Virtually all new parents quickly discover that a lullaby will in fact help an infant unwind, but they might surprised to learn that babies aren’t fussy about the language.
Researchers at Harvard’s Music Lab have determined that American infants relaxed when played lullabies that were unfamiliar and in a foreign language. Their results were published in Nature Human Behaviour Oct. 19.
“There’s a longstanding debate about how music affects listeners as a result of both prior experiences with music and the basic design of our psychology,” said Samuel Mehr, a Department of Psychology Research Associate and Principal Investigator at the Music Lab. “Common sense tells us that infants find the lullabies they hear relaxing. Is this just because they’ve experienced their parents’ singing before and know it means they’re safe and secure? Or is there also something universal about lullabies that produces these effects, independently of experience?”
The new findings supported the latter hypothesis: Infants responded to universal elements of songs, despite the unfamiliarity of their melodies and words, and relaxed. The study was conducted in 2018 and 2019 at the Music Lab, which focuses on the psychology of music from infancy to adulthood.
In the experiment, each infant watched an animated video of two characters singing either a lullaby or a non-lullaby. To measure the infants’ relaxation responses to the recordings, the researchers focused on pupil dilation, heart rate changes, electrodermal (a measure of “arousal” or excitement, from electrical resistance of the skin), frequency of blinking, and gaze direction as indicators of relaxation or agitation. Generally, the infants experienced a decrease in heart rate and pupil dilation, and attenuated electrodermal activity in response to the unfamiliar lullabies.
The researchers had to act quickly because of the limited attention spans of their subjects; most babies could pay attention for about five minutes before getting distracted.
“In an ideal world, we would play babies a dozen songs that are lullabies and a dozen songs that are not lullabies and gather a lot of data from each infant. But an infant’s attention span is short, so the experiment is short too,” said Mila Bertolo, co-first author of the research.
The songs were chosen through a previous Music Lab study, in which adults rated how likely a foreign unfamiliar song was to be a lullaby, a dance song, a healing song, or a love song. Using a cross-cultural sample of adult-rated lullabies helped the researchers avoid incorporating their own selection bias into the process, where they might be more inclined to choose songs that most closely resembled a western lullaby, said Bertolo.
The 16 songs selected for the experiment came from the Natural History of Song Discography, and included lullabies and other songs originally produced to express love, heal the sick, or encourage dancing. Languages like Scottish Gaelic, Hopi, and Western Nahuatl, and regions including Polynesia, Central America, and the Middle East were represented in the songs chosen.
“Melody is one of the things that sticks out for lullabies. In comparison, in a lot of other song types, such as dance songs, you would see rhythm as being more of a driving force,” explained Connie Bainbridge, who co-led the research with Bertolo in the Music Lab, and is now pursuing a Ph.D. in communication at UCLA.
Separately, researchers asked parents to listen to both types of song and choose which they would use to soothe their infant. They almost always chose the lullaby, indicating that they also recognized the universal elements of the lullaby, even subconsciously. “Calming a fussy infant is an urgent matter for parents.
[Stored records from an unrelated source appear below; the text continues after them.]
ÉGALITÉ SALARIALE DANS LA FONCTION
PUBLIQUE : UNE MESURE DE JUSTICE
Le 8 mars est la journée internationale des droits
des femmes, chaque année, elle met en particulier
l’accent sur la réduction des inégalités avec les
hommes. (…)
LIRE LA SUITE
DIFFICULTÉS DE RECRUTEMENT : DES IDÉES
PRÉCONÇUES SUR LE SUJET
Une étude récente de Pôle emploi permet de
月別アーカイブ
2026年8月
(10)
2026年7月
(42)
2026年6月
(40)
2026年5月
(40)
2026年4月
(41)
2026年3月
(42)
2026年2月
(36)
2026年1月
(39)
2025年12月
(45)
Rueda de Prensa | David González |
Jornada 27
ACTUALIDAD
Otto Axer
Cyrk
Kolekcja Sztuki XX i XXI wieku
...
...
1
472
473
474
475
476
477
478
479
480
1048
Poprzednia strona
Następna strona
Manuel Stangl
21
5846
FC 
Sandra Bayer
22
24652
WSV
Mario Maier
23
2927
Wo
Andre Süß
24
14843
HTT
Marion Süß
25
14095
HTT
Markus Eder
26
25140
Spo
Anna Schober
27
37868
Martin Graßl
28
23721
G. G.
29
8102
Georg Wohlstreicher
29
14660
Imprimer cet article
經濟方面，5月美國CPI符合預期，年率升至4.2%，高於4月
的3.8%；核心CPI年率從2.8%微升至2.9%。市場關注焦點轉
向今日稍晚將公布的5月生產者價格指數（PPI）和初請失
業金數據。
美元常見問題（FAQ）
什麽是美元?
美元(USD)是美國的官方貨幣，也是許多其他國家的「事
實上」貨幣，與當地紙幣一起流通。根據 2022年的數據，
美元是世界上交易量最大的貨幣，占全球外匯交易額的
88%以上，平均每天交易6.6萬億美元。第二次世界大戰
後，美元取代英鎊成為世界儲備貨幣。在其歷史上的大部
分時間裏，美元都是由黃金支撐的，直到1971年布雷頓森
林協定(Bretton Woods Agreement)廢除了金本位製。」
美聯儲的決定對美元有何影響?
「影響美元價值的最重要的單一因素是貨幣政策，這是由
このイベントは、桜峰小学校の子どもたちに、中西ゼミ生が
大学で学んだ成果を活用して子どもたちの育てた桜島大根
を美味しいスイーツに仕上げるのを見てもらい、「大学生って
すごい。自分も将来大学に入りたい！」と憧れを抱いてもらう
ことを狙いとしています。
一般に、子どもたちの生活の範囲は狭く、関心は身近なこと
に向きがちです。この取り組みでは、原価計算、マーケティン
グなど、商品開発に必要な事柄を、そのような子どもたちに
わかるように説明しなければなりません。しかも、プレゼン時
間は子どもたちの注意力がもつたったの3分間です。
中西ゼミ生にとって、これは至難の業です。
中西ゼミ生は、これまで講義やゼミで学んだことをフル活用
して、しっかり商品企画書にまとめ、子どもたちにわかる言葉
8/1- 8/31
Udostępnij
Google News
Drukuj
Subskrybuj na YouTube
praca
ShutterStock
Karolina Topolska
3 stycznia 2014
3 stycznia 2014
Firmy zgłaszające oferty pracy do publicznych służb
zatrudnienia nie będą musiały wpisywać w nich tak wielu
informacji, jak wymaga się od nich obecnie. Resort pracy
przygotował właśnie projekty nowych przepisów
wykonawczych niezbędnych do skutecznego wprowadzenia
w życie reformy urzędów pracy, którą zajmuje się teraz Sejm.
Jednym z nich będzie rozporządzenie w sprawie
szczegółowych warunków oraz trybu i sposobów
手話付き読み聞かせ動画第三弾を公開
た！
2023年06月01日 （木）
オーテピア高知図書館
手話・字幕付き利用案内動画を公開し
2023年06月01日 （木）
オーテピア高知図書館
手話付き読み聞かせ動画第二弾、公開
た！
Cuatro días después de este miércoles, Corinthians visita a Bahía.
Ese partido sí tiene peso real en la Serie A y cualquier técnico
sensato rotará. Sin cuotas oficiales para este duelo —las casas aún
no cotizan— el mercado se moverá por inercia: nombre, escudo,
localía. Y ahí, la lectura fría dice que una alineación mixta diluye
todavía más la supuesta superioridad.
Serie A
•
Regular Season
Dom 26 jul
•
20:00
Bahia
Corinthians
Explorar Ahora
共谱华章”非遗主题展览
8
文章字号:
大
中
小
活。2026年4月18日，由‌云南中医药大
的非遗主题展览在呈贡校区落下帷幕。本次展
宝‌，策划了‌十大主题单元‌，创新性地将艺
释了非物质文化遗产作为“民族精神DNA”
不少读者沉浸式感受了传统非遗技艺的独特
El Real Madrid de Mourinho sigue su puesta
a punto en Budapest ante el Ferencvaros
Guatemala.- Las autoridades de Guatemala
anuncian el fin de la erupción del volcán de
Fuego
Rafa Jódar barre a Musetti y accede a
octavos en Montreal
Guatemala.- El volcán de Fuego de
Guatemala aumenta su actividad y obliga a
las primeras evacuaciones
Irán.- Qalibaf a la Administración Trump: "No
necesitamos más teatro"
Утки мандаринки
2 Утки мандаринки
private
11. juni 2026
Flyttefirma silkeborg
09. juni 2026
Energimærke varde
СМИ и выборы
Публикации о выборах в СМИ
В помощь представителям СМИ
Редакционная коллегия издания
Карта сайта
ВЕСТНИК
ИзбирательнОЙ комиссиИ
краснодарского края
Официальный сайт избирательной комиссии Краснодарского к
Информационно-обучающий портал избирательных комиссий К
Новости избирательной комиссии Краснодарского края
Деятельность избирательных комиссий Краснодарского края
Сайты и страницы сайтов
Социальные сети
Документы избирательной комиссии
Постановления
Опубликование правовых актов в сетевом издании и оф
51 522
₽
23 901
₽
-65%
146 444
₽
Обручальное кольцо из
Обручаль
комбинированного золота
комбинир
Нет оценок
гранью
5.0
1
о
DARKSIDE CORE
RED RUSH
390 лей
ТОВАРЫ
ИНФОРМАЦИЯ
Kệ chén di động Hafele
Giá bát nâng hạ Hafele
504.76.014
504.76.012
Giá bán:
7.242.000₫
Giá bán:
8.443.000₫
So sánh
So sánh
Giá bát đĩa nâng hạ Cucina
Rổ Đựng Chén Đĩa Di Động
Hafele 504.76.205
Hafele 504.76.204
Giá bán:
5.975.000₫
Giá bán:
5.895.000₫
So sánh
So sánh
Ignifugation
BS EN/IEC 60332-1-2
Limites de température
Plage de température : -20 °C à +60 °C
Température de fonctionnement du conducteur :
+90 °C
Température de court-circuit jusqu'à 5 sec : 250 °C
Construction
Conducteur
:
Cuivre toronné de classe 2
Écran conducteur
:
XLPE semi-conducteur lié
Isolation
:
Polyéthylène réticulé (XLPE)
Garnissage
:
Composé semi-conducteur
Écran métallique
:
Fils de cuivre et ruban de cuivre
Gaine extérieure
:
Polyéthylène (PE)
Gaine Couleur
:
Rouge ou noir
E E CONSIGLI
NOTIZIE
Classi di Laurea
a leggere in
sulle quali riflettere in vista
Those of us with kids might be particularly sensitive to the acoustic features that appear universally in lullabies, as these may be most likely to calm our infants efficiently,” said Mehr.
The findings are “a testament to how effective music is,” said Bertolo. “This piece of the puzzle helps us make sense of certain kind of downstream effects” like music therapy in clinical settings. “It’s an interesting question to see whether the same thing that drives the relaxation for infants would carry through into adulthood.”
The researchers predict that the results could be replicated with a different group of subjects from another culture. They also plan to continue investigating questions raised during the experiment, such as which of the specific acoustical elements of a lullaby encourage relaxation, how singing interacts with other activities and environments to induce relaxation, and what inferences infants might make during listening.
The research provides evidence that singing can help infants relax—and in doing so might improve daily life for both child and caregiver.
“While the music in general was relaxing, there was something about the lullabies that was especially relaxing, so in theory there could be ways to optimize the music we provide to infants, to make them more effective,” added Bainbridge. “Additionally, it’s an interesting area to explore as far as the function of music—is it an adaptation that we evolved to have or a byproduct of language or auditory cognition? Our findings do seem to support the idea that there is actually an evolutionary function of music.”